• **What to work on**: Every line with "produktu" in it must be copied from the data.

__________

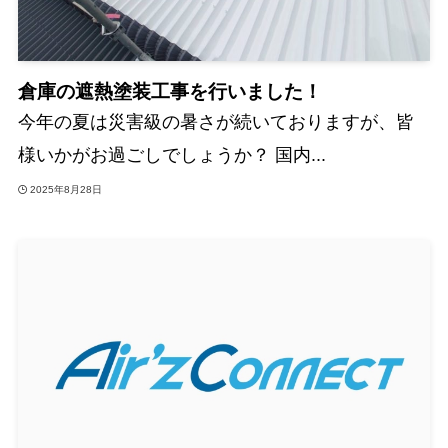
倉庫の遮熱塗装工事を行いました！
今年の夏は災害級の暑さが続いておりますが、皆
様いかがお過ごしでしょうか？ 国内...
2025年8月28日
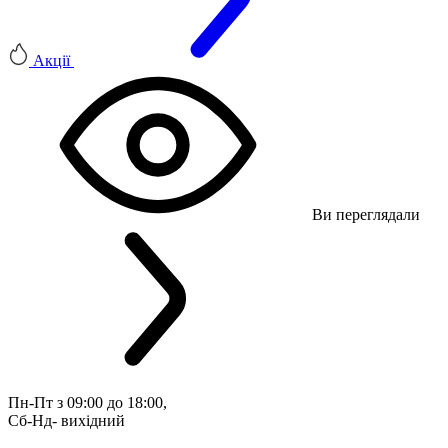
Акції
Ви переглядали
Пн-Пт з 09:00 до 18:00, 
Сб-Нд- вихідний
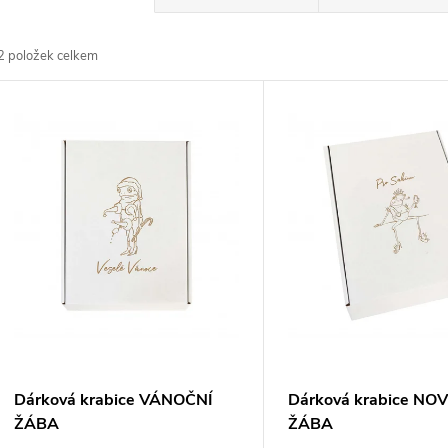
a
2
položek celkem
z
V
e
ý
n
p
p
s
r
p
o
r
Dárková krabice VÁNOČNÍ
Dárková krabice N
d
ŽÁBA
ŽÁBA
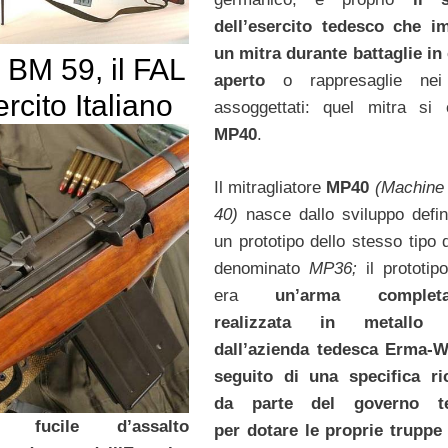
dell’esercito tedesco che i
un mitra durante battaglie i
 BM 59, il FAL
aperto
o rappresaglie nei
ercito Italiano
assoggettati: quel mitra si
MP40
.
Il mitragliatore
MP40
(Machine 
40)
nasce dallo sviluppo defini
un prototipo dello stesso tipo 
denominato
MP36;
il prototi
era
un’arma completa
realizzata in metallo 
dall’azienda tedesca Erma-W
seguito di una specifica ri
da parte del governo t
 fucile d’assalto
per dotare le proprie truppe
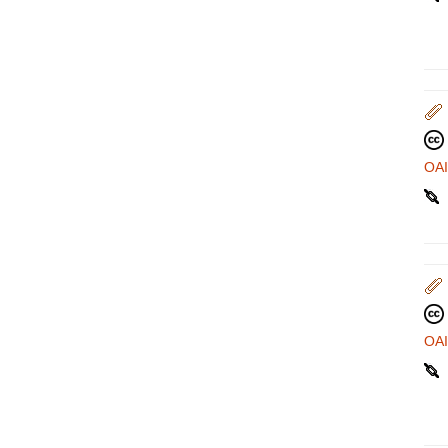
OA
OA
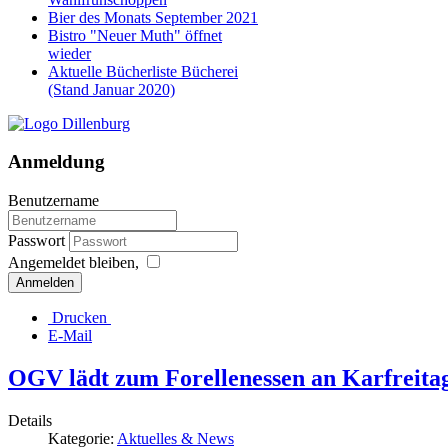
Bier des Monats September 2021
Bistro "Neuer Muth" öffnet
wieder
Aktuelle Bücherliste Bücherei
(Stand Januar 2020)
Anmeldung
Benutzername
Passwort
Angemeldet bleiben,
Anmelden
Drucken
E-Mail
OGV lädt zum Forellenessen an Karfreita
Details
Kategorie:
Aktuelles & News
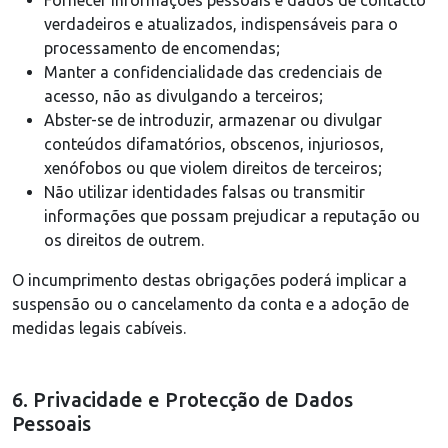
Fornecer informações pessoais e dados de contacto
verdadeiros e atualizados, indispensáveis para o
processamento de encomendas;
Manter a confidencialidade das credenciais de
acesso, não as divulgando a terceiros;
Abster-se de introduzir, armazenar ou divulgar
conteúdos difamatórios, obscenos, injuriosos,
xenófobos ou que violem direitos de terceiros;
Não utilizar identidades falsas ou transmitir
informações que possam prejudicar a reputação ou
os direitos de outrem.
O incumprimento destas obrigações poderá implicar a
suspensão ou o cancelamento da conta e a adoção de
medidas legais cabíveis.
6. Privacidade e Protecção de Dados
Pessoais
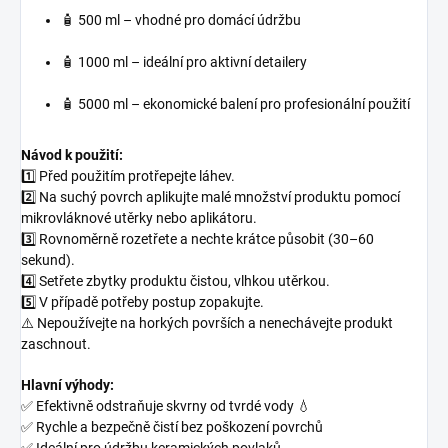
🧴 500 ml – vhodné pro domácí údržbu
🧴 1000 ml – ideální pro aktivní detailery
🧴 5000 ml – ekonomické balení pro profesionální použití
Návod k použití:
1️⃣ Před použitím protřepejte láhev.
2️⃣ Na suchý povrch aplikujte malé množství produktu pomocí
mikrovláknové utěrky nebo aplikátoru.
3️⃣ Rovnoměrně rozetřete a nechte krátce působit (30–60
sekund).
4️⃣ Setřete zbytky produktu čistou, vlhkou utěrkou.
5️⃣ V případě potřeby postup zopakujte.
⚠️ Nepoužívejte na horkých površích a nenechávejte produkt
zaschnout.
Hlavní výhody:
✅ Efektivně odstraňuje skvrny od tvrdé vody 💧
✅ Rychle a bezpečně čistí bez poškození povrchů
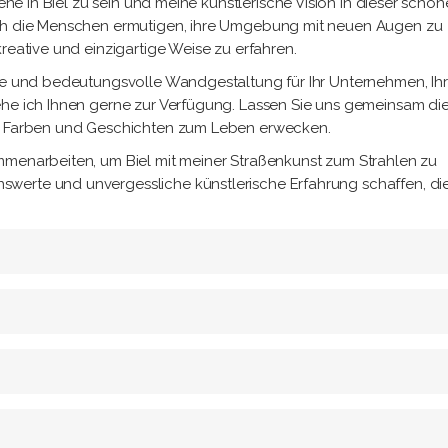
zene in Biel zu sein und meine künstlerische Vision in dieser schö
ich die Menschen ermutigen, ihre Umgebung mit neuen Augen zu
reative und einzigartige Weise zu erfahren.
ige und bedeutungsvolle Wandgestaltung für Ihr Unternehmen, Ih
ehe ich Ihnen gerne zur Verfügung. Lassen Sie uns gemeinsam di
it Farben und Geschichten zum Leben erwecken.
mmenarbeiten, um Biel mit meiner Straßenkunst zum Strahlen zu
werte und unvergessliche künstlerische Erfahrung schaffen, die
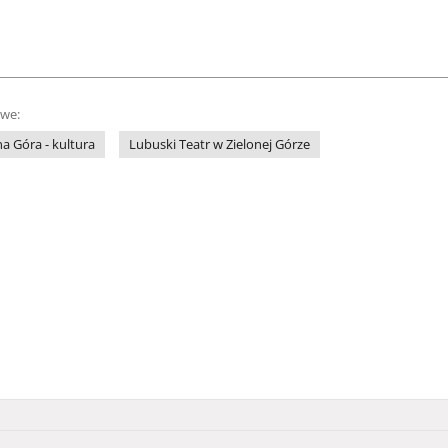
owe:
na Góra - kultura
Lubuski Teatr w Zielonej Górze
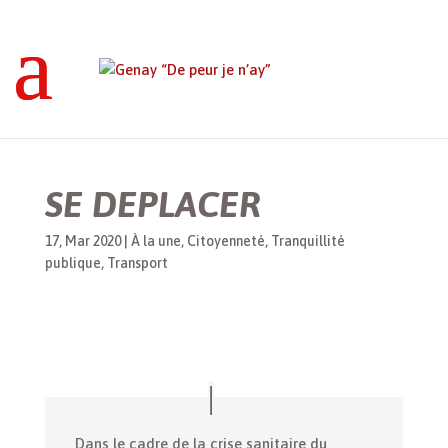
Genay “De peur je n’ay”
>
À la une
>
SE
DEPLACER
SE DEPLACER
17, Mar 2020
|
À la une
,
Citoyenneté
,
Tranquillité
publique
,
Transport
Dans le cadre de la crise sanitaire du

__________

• **Exercise result**:
2️⃣ Na suchý povrch aplikujte malé množství produktu pomocí
4️⃣ Setřete zbytky produktu čistou, vlhkou utěrkou.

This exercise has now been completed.